Storing Tips for the Old-Fashioned Soft and Buttery Yeast Rolls Recipe
- Store completely cooled rolls in an airtight container at room temperature for up to 3 days
- Freeze baked rolls for up to 3 months; thaw at room temperature and warm in a 300°F oven for 10 minutes
- For make-ahead convenience, freeze the shaped dough after the first rise. Thaw overnight in the refrigerator, then allow to rise at room temperature before baking
- Revive slightly stale rolls by sprinkling with a few drops of water and heating for 30 seconds in the microwave
Conclusion
These Old-Fashioned Soft and Buttery Yeast Rolls aren’t just a recipe—they’re a tradition worth passing down. With each perfectly executed step, you’re not only creating something delicious but also connecting with generations of bakers who found joy in the simple pleasure of sharing homemade bread.
Remember that mastering yeast rolls is a journey. Your first batch might not be perfect, but by understanding the process and avoiding common pitfalls, you’ll soon be creating rolls that would make any grandmother proud. Why not start this weekend? Your family will thank you, and you might just discover a new signature dish to bring to gatherings for years to come.
FAQs
Can I make the dough in a stand mixer?
Absolutely! Use the dough hook attachment and mix on low speed until the dough comes together, then increase to medium-low for 5-6 minutes until smooth and elastic.
Why didn’t my rolls rise properly?
Check your yeast’s expiration date, ensure your liquid wasn’t too hot or too cold, and make sure your rising environment is warm enough (75-85°F is ideal).
Can I prepare these rolls a day ahead?
Yes! Complete through shaping, then cover and refrigerate overnight. The next day, allow them to come to room temperature and complete their second rise (about 1-2 hours) before baking.
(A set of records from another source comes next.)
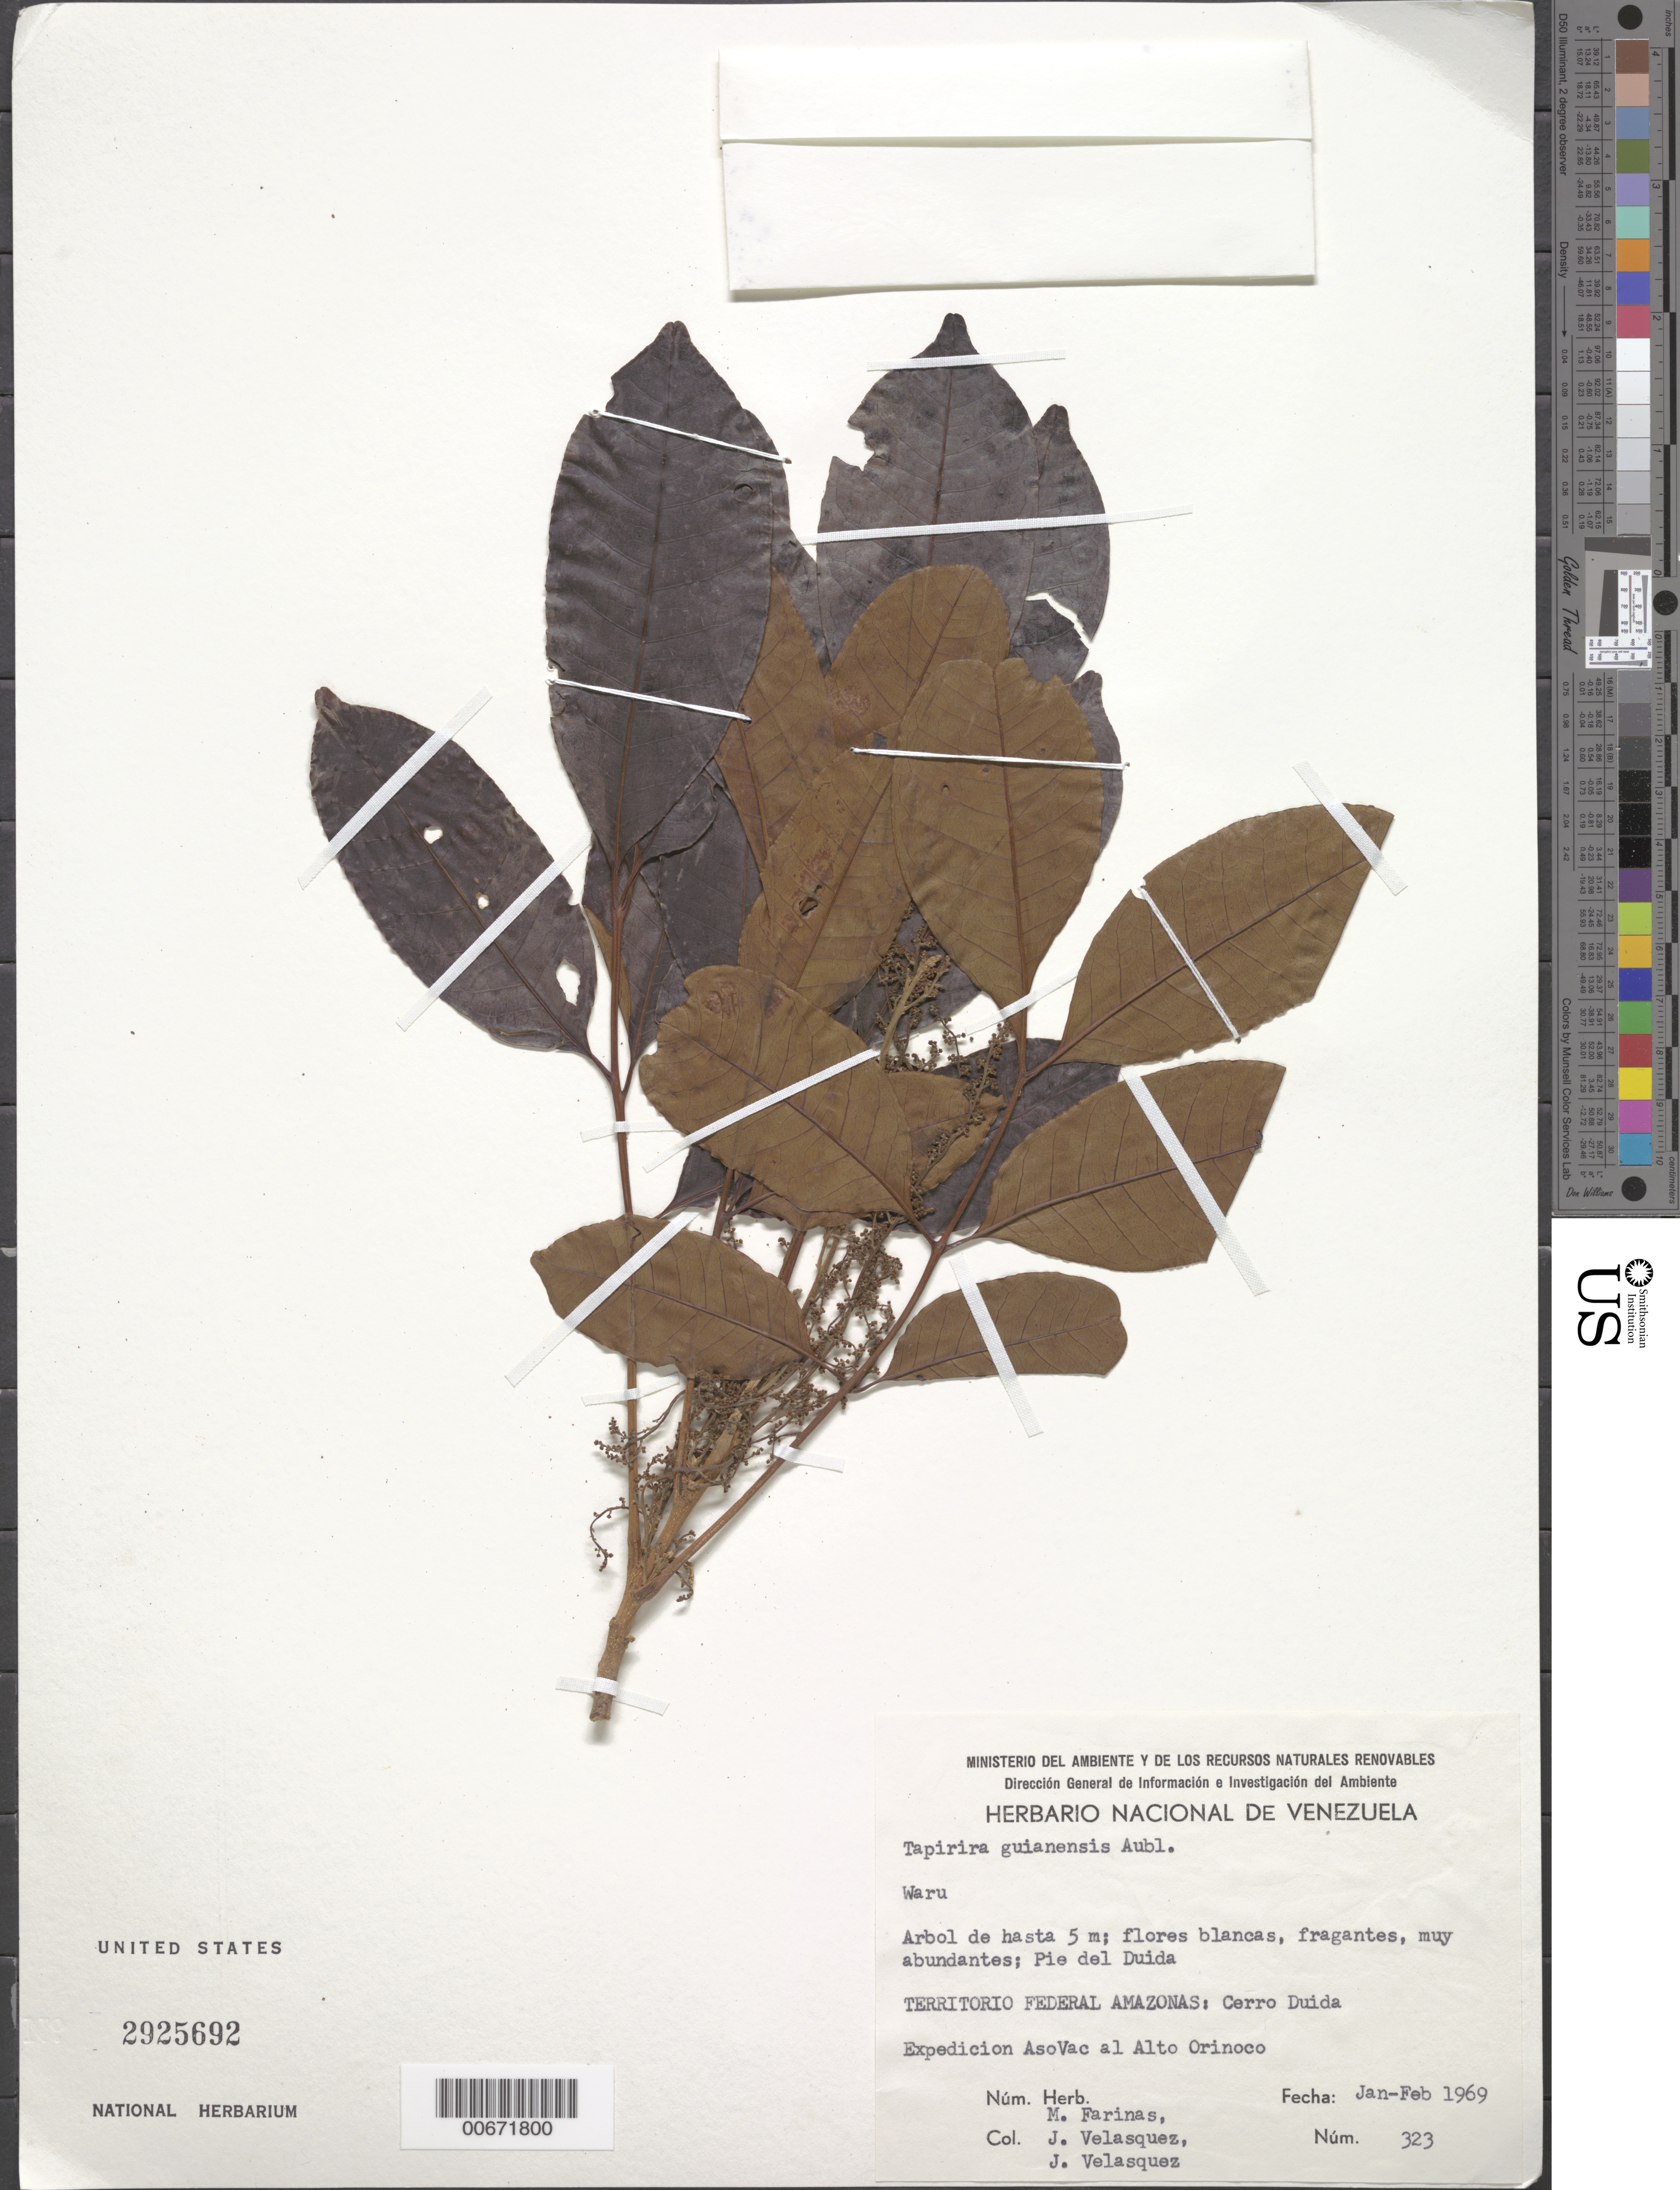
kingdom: Plantae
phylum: Tracheophyta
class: Magnoliopsida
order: Sapindales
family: Anacardiaceae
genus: Tapirira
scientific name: Tapirira guianensis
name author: Aubl.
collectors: M. Fariñas, J. Velasquez & E. Medina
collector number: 323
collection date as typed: Jan-69 to Feb-69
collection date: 1969-01/1969-02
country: Venezuela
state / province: Amazonas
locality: Cerro Duida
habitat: Base of Duida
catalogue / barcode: US 2925692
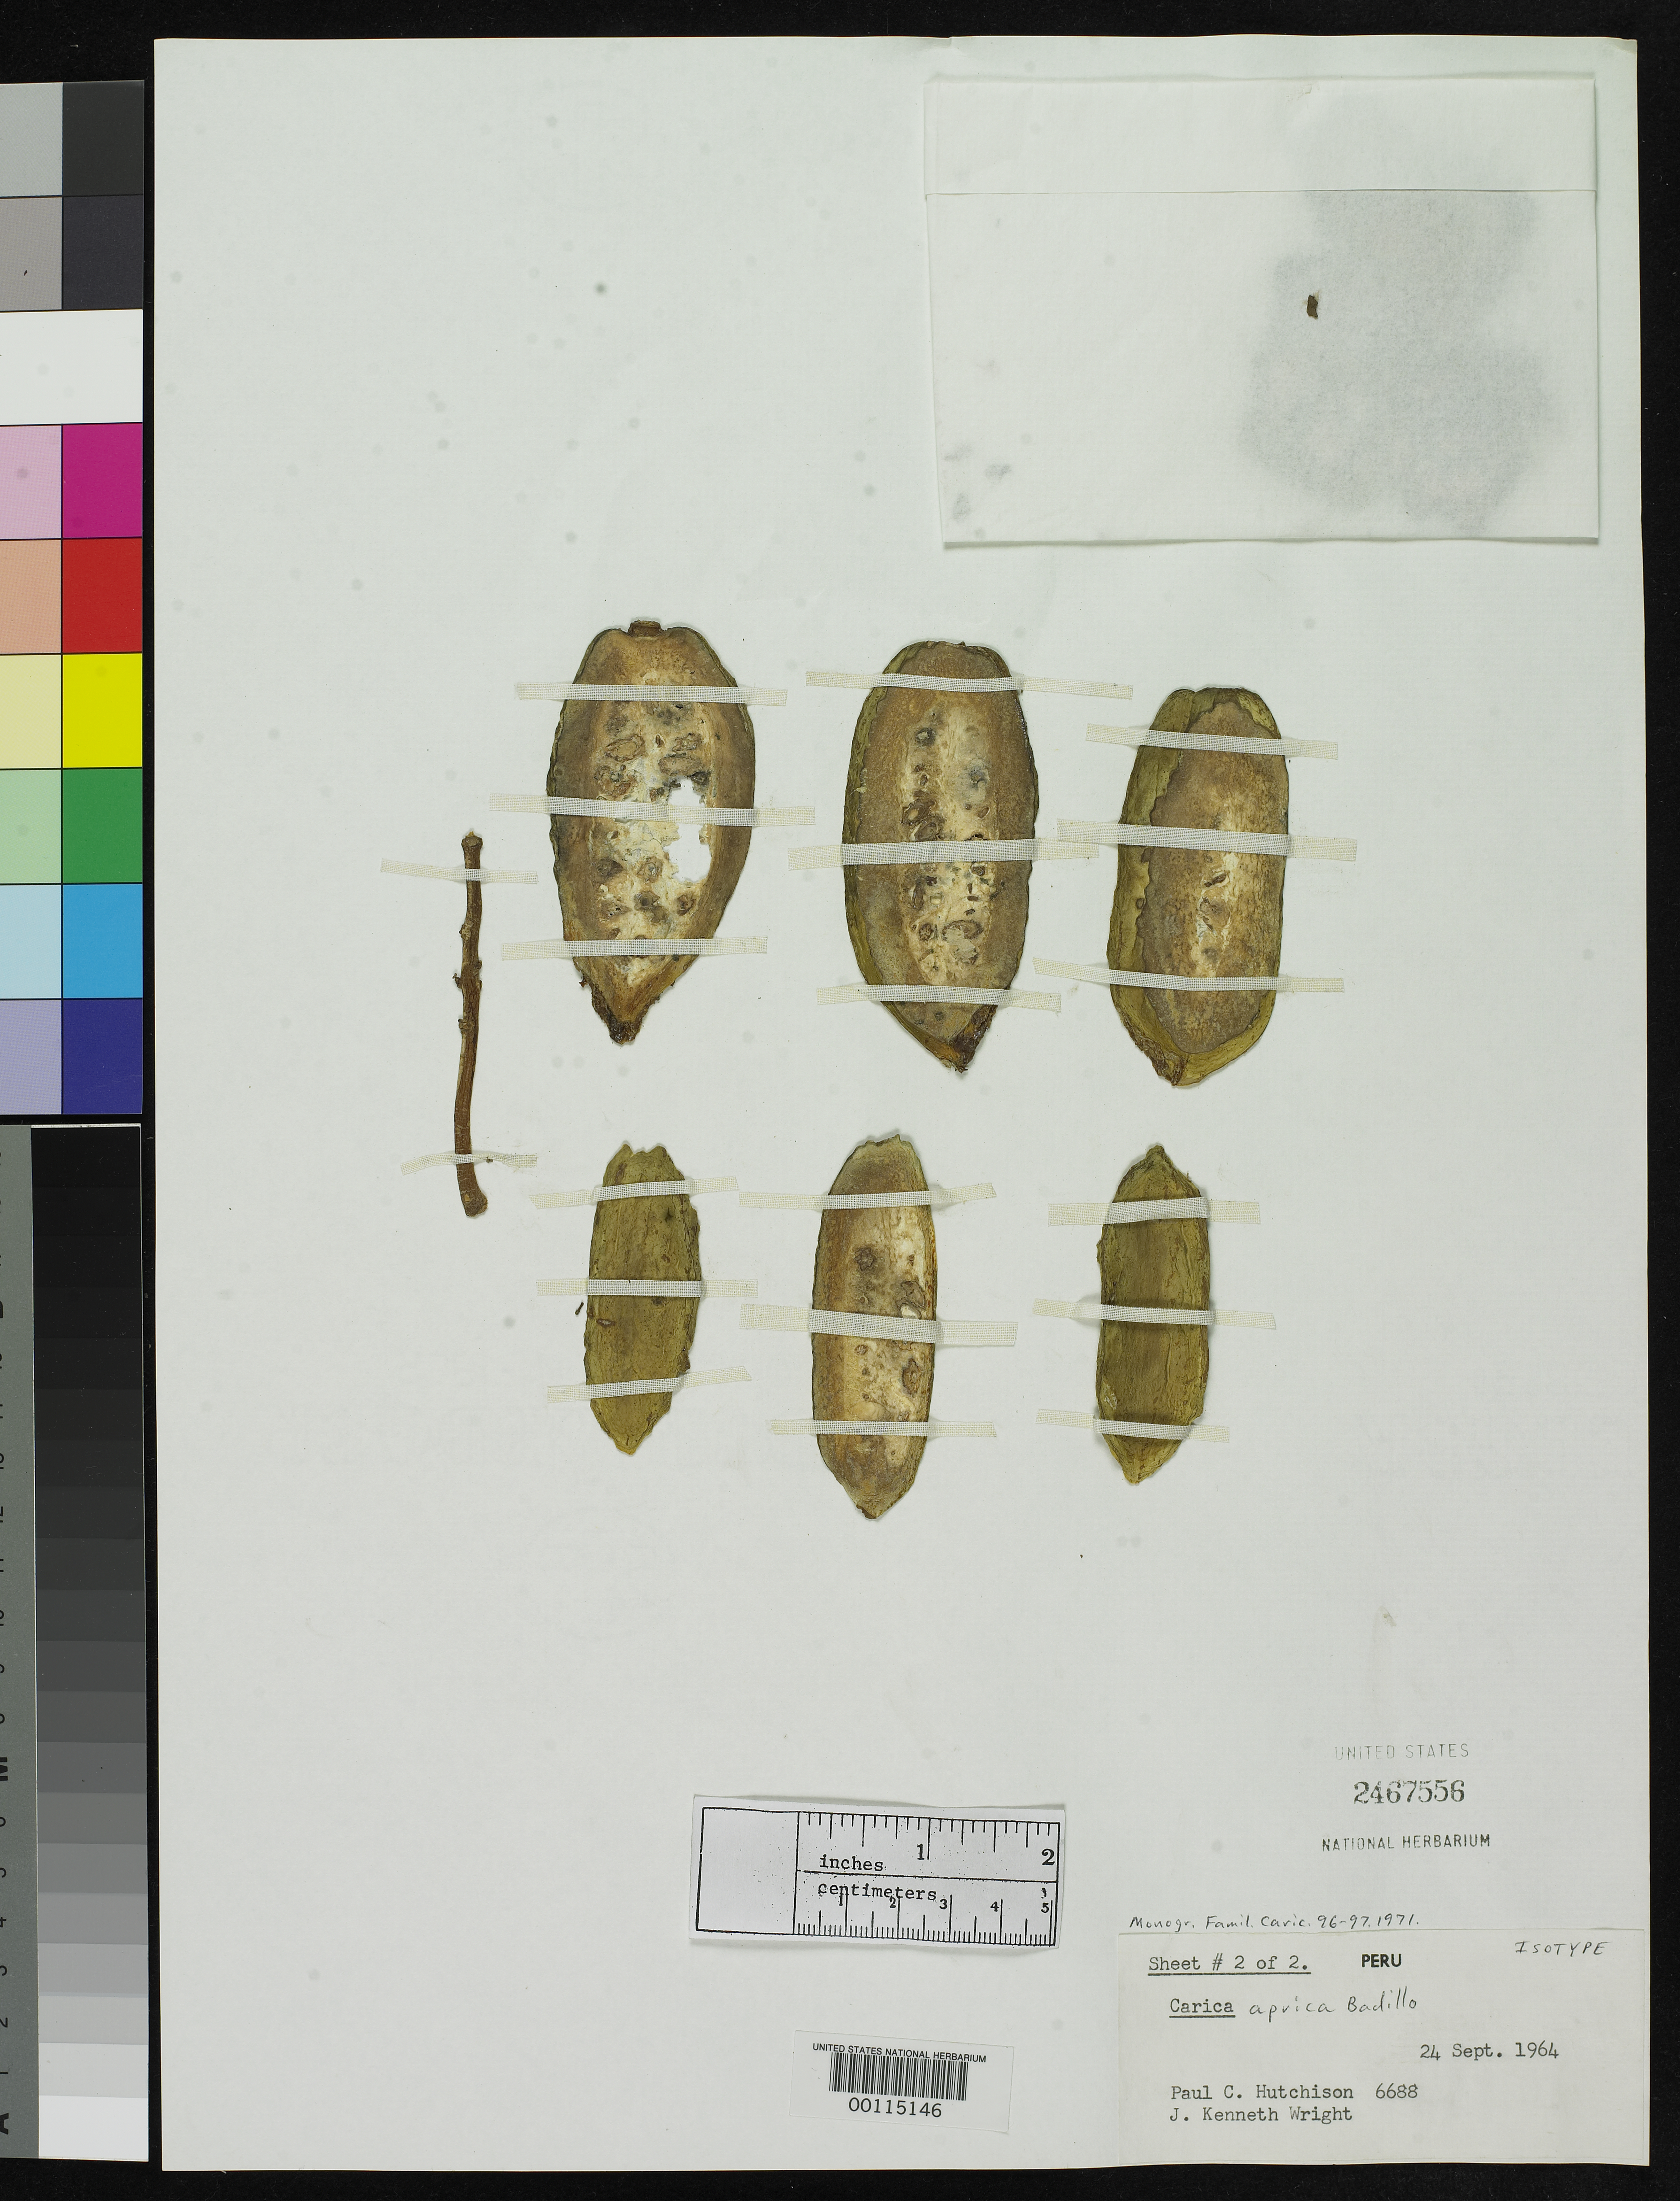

My rolls turned out dense. What went wrong?
The most common culprits are too much flour, insufficient kneading, or not enough rising time. The dough should be soft and slightly tacky during kneading.
How can I tell when the rolls are perfectly done?
They should be golden brown on top, and when tested with an instant-read thermometer, the center should register 190°F. Alternatively, they should sound hollow when tapped on the bottom.